> Passage shown
———
Old School Full Brake

So when is a coach not a coach? Well, sometimes a vehicle looks like a passenger coach but doesn’t have any passenger facilities in it. No seats and the like. These are known as N P C coaches or Non-Passenger Carrying Coaches or sometimes as full brakes. The full brake thing referring to a non-passenger carrying coach that has a guard’s compartment and all the attendant systems like a handbrake and brake valve and so on. The oldest one we have in the collection dates to 1898 but as a design, this vehicle has a much longer history.

No 933 fully restored in all her glory, apart from the lettering

William Dean was the chief mechanical engineer of the Great Western Railway between 1877 and 1902. This was a tumultuous time for the GWR. The broad gauge had turned from a fantastic innovation in the time of Brunel to a millstone in the time of Dean. The big issue was that parliament had forbade any further building of the 7’ 0¼” broad gauge track. After that, the G.W.R. knew that the writing was on the wall for their system. This meant that they were going to have to convert to the 4’ 8½” standard gauge.

While running the system down for conversion, there was obviously still a need to keep the railway running. This is where ‘convertible’ vehicles came in. We have chatted about these before but the basics were that new vehicles were designed to be built to fit the 7’ 0¼” gauge but were capable of being rebuilt in some way to fit the narrower 4’ 8½” gauge later on. Our subject today has some examples that were built as ‘convertible’ stock.

The GWR’s first corridor train, which entered traffic in 1892, with the leading vehicle a full brake

There had been a collection of 4 and 6 wheeled full brake vehicles built to 21’ to 31’ lengths up to the 1860s and by the 1880s they were getting a little long in the tooth. Mr Dean applied his attentions to this problem and came up with a 40’ design that had two luggage compartments either side of a central guard’s compartment. The guard’s compartment had a pair of bulges on the sides that enabled the guard to look along the length of the train without poking his head out of a window. There are several names for these: lookouts, projections and duckets are all names used and argued about. Most were built with them fitted and some had them removed as time went on.
———
> Listing
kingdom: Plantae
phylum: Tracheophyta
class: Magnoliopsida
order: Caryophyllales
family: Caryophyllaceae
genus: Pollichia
———
> Exercises
1: Quote the full brake text between "While running the" and "as ‘convertible’ stock.", inclusive.
2: List every name that the full brake text gives for the bulges on the sides of the guard's compartment.
Rely on the full brake text alone, not the rows.

> Solutions to each task
1:
While running the system down for conversion, there was obviously still a need to keep the railway running. This is where ‘convertible’ vehicles came in. We have chatted about these before but the basics were that new vehicles were designed to be built to fit the 7’ 0¼” gauge but were capable of being rebuilt in some way to fit the narrower 4’ 8½” gauge later on. Our subject today has some examples that were built as ‘convertible’ stock.

2: lookouts, projections, duckets